The 66-year-old victim was pronounced dead at the scene.
A Qatari businessman has avoided time in prison despite pleading guilty on Tuesday to killing a pedestrian in a car accident in London.
Hassan Nasser Al Thani, 42, struck down Charles Roberts, 66, in August 2019 while driving a purple Rolls-Royce Wraith at a speed exceeding 80 kilometres per hour.
Roberts, a retired railway signalling manager from Hertfordshire, was pronounced dead at the scene near Buckingham Palace.
Al Thani pleaded guilty at the Old Bailey on Tuesday despite denying charges at earlier hearings.
According to British media, he was handed an eight-month prison sentence, suspended for two years and ordered to pay £25,000. He also received a three-year driving ban in the UK.
As per UK law, if an offender is given a custodial sentence of between 14 days and two years, or six months in the magistrates’ court, the judge may choose to suspend the sentence for up to two years.
This means the offender does not have to go to prison immediately but is given the chance to stay out of trouble and comply with up to 13 requirement set by the court.
These may include doing unpaid work, being subject to a curfew or undergoing rehabilitation activities.
According to Judge Richard Marks, Al Thani was driving near Hyde Park Corner accompanied by a friend when he lost control of the car as the traffic lights turned green.
He was reportedly driving at a speed of up to 54 miles per hour (86kph) in a 30mph zone – almost twice the speed limit.
“I am entirely satisfied from the evidence that if you had been driving at or within the speed limit his death would have been avoided,” Judge Marks said.
“You were to tell the police – clearly incorrectly – that you had moved off slowly from the lights when suddenly, and without warning, someone ran out in front of your car.

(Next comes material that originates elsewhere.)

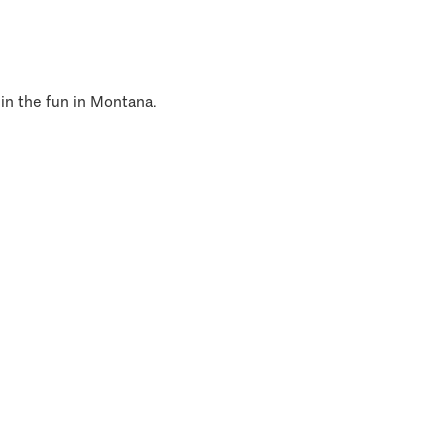
 in the fun in Montana.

The evidence tells a very different story,” the judge said.
“Shortly prior to the impact, you were driving at a speed that was not far short of twice the legal limit and therein, in my judgment, lies the seriousness of this offence.”
According to the judge, the defendant saw Roberts “very late” and the obvious reason for the accident was that he was “simply not paying attention.”
Al-Thani was the registered owner of the Rolls Royce with Qatari number plates, though the vehicle has since been sold.
“As Mr Roberts crossed that road, he was hit by Mr Al-Thani’s car.
“Police arrived very shortly at the scene and diverted the traffic away, and Mr Al-Thani was approached by a police constable,” the prosecutor continued.
The victim’s cause of death was detailed as traumatic head injury. Roberts lost consciousness almost immediately after the accident, McGhee told the court.
When the accident occurred, the defendant called 999 and informed police at the scene that he had not seen the pedestrian after traffic lights turned green.
“In a prepared statement given to police at the time, Al Thani expressed sadness at the death and offered his condolences to the victim’s family and friends,” a British media report noted.
A statement read on behalf of Roberts’ family expressed the devastation of the victim’s brother.
“It is a relief to him the driver responsible is to be held to account,” the family said.